GOAL OF THE EXERCISE
For the material that follows, return exactly the lines from the one with "Про Город Новочебоксарск" through the one with "Про Город Йошкар-Ола", both ends included.
* * * * * * * * *
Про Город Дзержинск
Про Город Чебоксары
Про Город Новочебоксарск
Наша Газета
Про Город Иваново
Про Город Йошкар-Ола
* * * * * * * * *
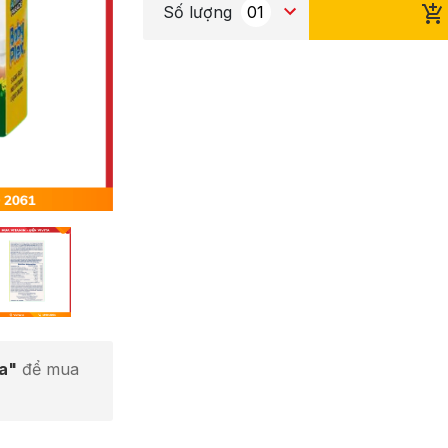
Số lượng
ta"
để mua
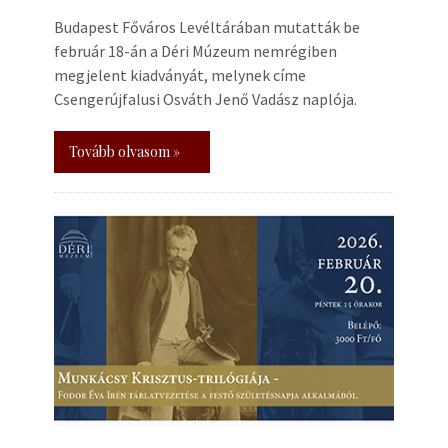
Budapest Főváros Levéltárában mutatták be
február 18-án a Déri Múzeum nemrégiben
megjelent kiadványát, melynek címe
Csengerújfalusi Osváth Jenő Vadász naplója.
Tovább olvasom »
* * * * * * * * *
COMPLETED EXERCISE
Про Город Новочебоксарск
Наша Газета
Про Город Иваново
Про Город Йошкар-Ола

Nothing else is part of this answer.